Cofense PDC observed a phishing campaign that uses the LiveChat SaaS platform to impersonate brands (PayPal and Amazon) and engage victims in real-time chat to harvest credentials, credit card details, MFA codes, and PII. The campaign leverages branded chat pages and redirects (lc[.]chat and other domains) to capture data and bypass MFA, demonstrating social engineering combined with SaaS abuse. #PayPal #LiveChat
Keypoints
- Attackers send phishing emails with branded and generic lures (e.g., purported $200 refund or a pending order) that contain links acting as the initial “hook.”
- Clicking the email link directs victims to LiveChat-hosted pages (lc[.]chat) where a chat interface is used to engage victims in real time.
- In the PayPal variant the chat redirects victims to external phishing pages to collect login credentials and capture MFA codes sent to the victim’s phone.
- In the Amazon variant the chat agent directly requests email, phone number, date of birth, address, and full credit card details (number, expiry, CVC) via the chat interface.
- Collected data (credentials, MFA codes, billing and card info, PII) is intended to enable account takeover and financial fraud.

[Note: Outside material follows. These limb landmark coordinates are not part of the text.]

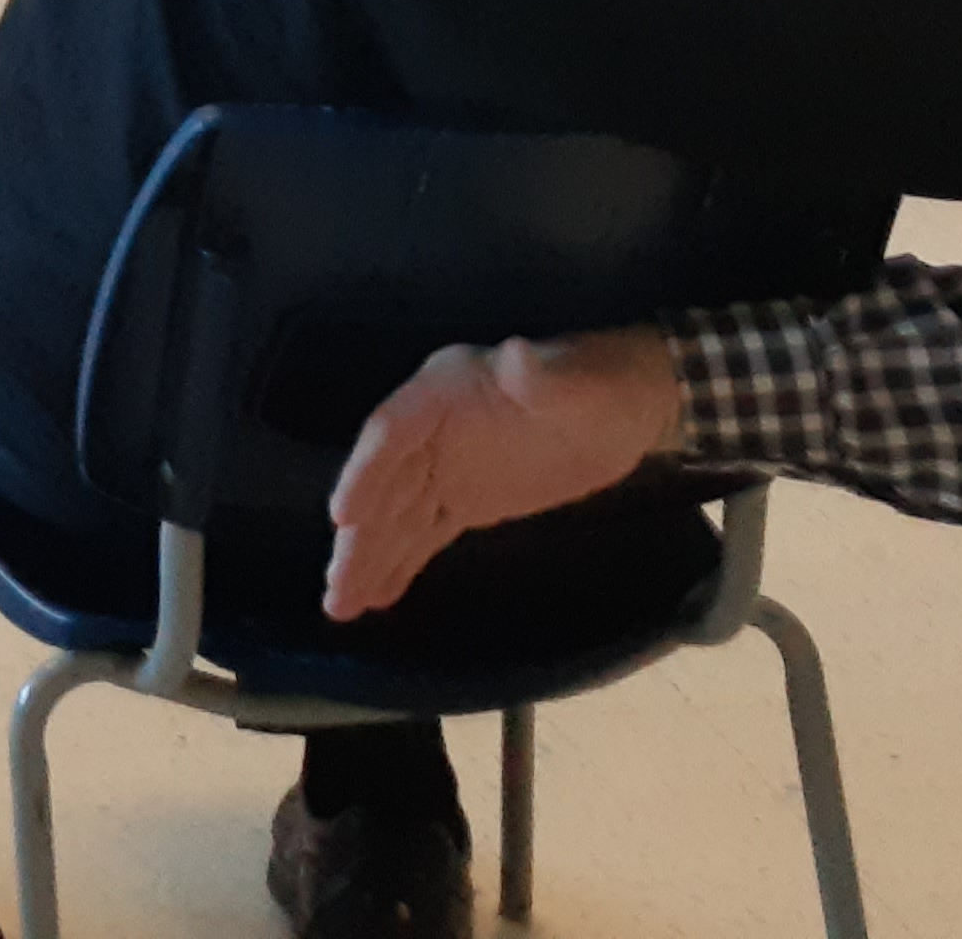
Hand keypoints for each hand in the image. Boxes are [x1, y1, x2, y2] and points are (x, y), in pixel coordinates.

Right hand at [323, 328, 682, 621]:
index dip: (365, 472)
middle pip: (382, 486)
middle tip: (336, 584)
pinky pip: (422, 534)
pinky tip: (377, 598)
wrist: (625, 406)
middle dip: (358, 536)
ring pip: (395, 518)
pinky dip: (399, 565)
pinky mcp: (464, 500)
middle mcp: (428, 430)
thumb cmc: (601, 384)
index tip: (343, 516)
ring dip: (367, 559)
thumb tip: (515, 355)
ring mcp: (442, 467)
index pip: (391, 432)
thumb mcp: (578, 380)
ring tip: (340, 606)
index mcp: (443, 391)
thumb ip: (542, 375)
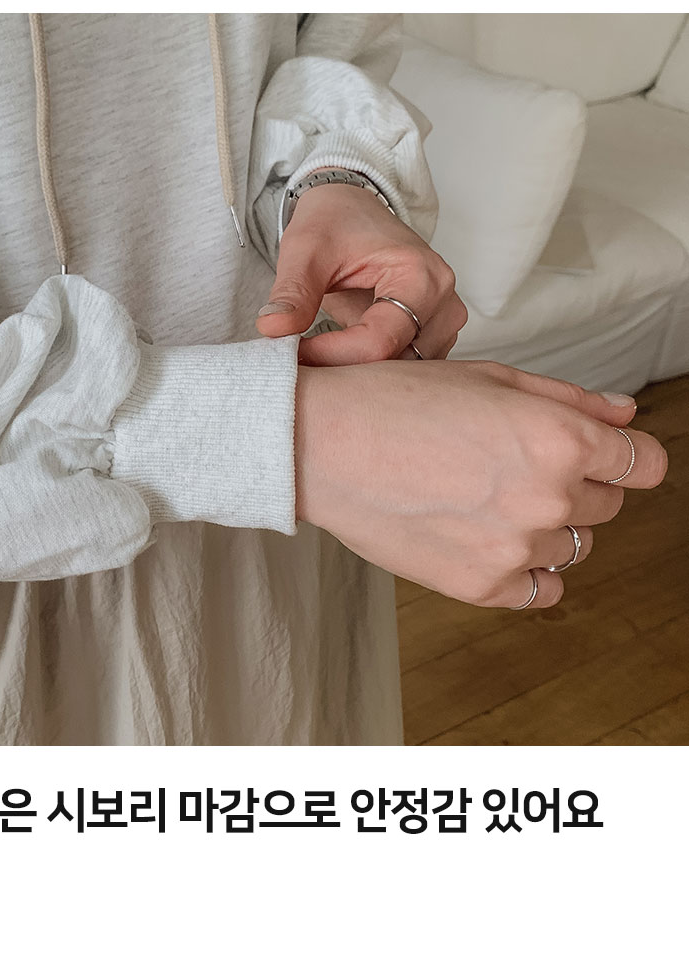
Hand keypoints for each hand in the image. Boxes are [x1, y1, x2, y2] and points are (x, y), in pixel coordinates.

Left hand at [259, 182, 465, 363]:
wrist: (353, 213)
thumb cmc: (334, 225)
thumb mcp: (305, 250)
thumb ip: (292, 291)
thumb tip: (273, 328)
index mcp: (420, 276)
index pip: (378, 342)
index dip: (331, 356)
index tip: (293, 352)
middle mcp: (443, 303)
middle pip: (393, 363)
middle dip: (343, 368)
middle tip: (301, 359)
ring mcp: (444, 323)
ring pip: (400, 373)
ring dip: (357, 373)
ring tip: (319, 354)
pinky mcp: (434, 336)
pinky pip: (404, 369)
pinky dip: (370, 370)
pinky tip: (340, 355)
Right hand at [295, 355, 665, 610]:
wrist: (322, 446)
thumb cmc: (399, 401)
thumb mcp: (493, 379)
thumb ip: (572, 401)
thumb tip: (626, 417)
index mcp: (559, 438)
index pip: (645, 465)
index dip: (627, 457)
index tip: (608, 457)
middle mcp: (548, 497)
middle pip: (607, 506)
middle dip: (577, 485)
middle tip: (514, 465)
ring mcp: (517, 548)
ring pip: (573, 547)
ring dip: (546, 527)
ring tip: (487, 497)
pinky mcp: (484, 586)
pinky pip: (542, 590)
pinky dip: (528, 571)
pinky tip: (491, 539)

- Cofense emphasizes the evolving threat of SaaS-enabled phishing and the need for human-driven analysis via PDC to detect and stop these attacks.
MITRE Techniques
- [T1566.001 ] Spearphishing Link – Email messages contain links directing victims to LiveChat-hosted pages to begin the scam. (‘”View Transaction Details” … directed to a link hosted via LiveChat’s service – noted by the domain lc[.]chat.’)
- [T1566.003 ] Spearphishing via Service – Use of a SaaS live chat platform to conduct real-time phishing and social-engineer victims through an apparently legitimate support interface. (‘utilizing the software as a service (SaaS) LiveChat – a customer service software… this campaign engages victims through a real-time chat interface’)
- [T1589 ] Gather Victim Identity Information – Actors request PII such as phone number, date of birth, and address to make the scam appear legitimate and enable fraud. (‘verify their phone number, date of birth, and address’)
- [T1056 ] Input Capture – Attackers collect sensitive input (login credentials, credit card numbers, CVC) through chat and web forms to harvest account and payment data. (‘requests the user to provide their card number, expiration date, and CVC for “verification.”’)
- [T1078 ] Valid Accounts – Harvested credentials and intercepted MFA codes are used to take over victim accounts (e.g., PayPal) and bypass multi-factor authentication. (‘a verification code is sent to the user’s registered phone number on the account, which is then saved by the threat actor’)
Indicators of Compromise
- [URL ] Initial/phishing links and infection redirects – hXXps://www[.]govnet[.]co[.]za/?redirect=… (used to redirect to direct[.]lc[.]chat), hXXps://t[.]co/56TlmnQA0M1 (Twitter shortlink used in Email 2).
- [Domain ] Malicious payload and phishing domains – direct[.]lc[.]chat (LiveChat-hosted chat pages), paypalrefund[.]workers[.]dev (PayPal-branded phishing page), and api[.]telegram[.]org (used by actor tooling/notifications).
- [IP Address ] Observed infrastructure IPs (examples from stages/payloads) – 104.21.90.116, 172.67.200.101 (associated with lc[.]chat redirects), and 23.53.11.166 (observed with Amazon variant payloads), and 162.159.140.229 (observed with Email 2 infection URL).